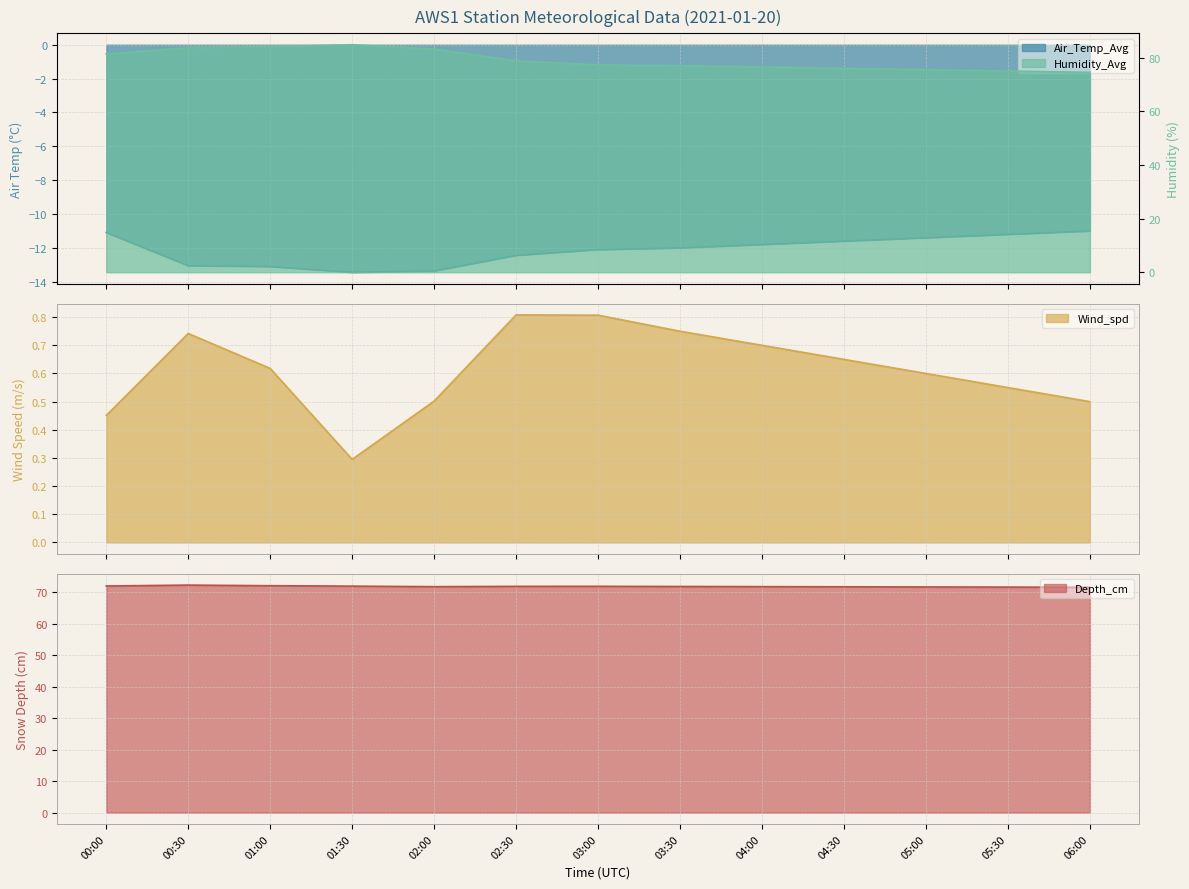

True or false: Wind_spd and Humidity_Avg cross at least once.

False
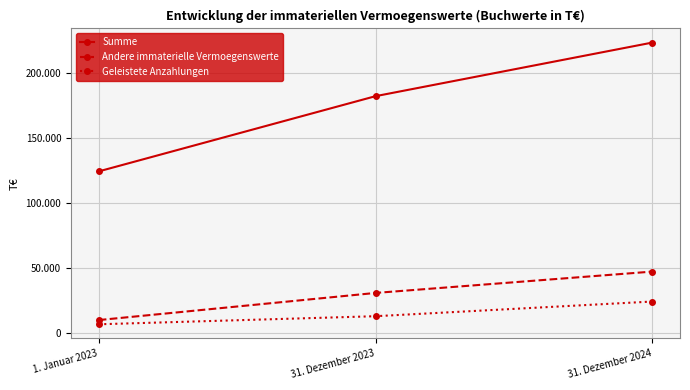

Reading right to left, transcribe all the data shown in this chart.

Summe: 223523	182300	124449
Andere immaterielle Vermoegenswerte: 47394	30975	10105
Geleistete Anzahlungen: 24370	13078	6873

____

**TASK TO COMPLETE:** Reproduce the material verbatim, from the line containing "Reading right to" up to and including the last line of the material.

**EXERCISE SOLUTION:**
Reading right to left, transcribe all the data shown in this chart.

Summe: 223523	182300	124449
Andere immaterielle Vermoegenswerte: 47394	30975	10105
Geleistete Anzahlungen: 24370	13078	6873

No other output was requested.